**Problem details:** Where the line containing "seau (gris) (no. 2 from left)" appears, start copying; continue through the last line below and copy nothing else.

**Data extract:**

*-*-*

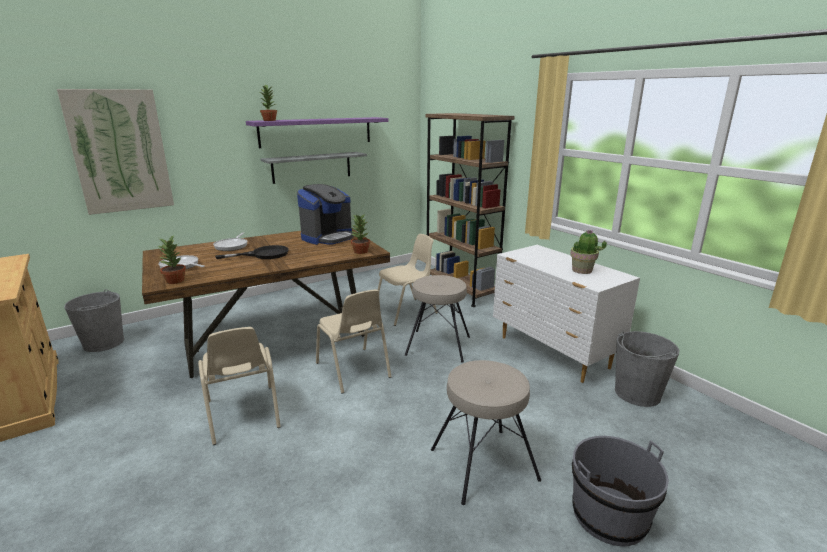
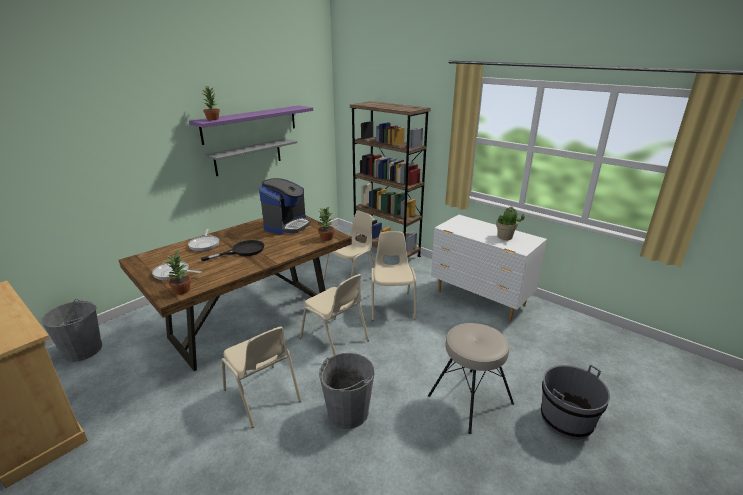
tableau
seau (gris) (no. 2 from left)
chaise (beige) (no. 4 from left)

*-*-*

**Final answer:**
seau (gris) (no. 2 from left)
chaise (beige) (no. 4 from left)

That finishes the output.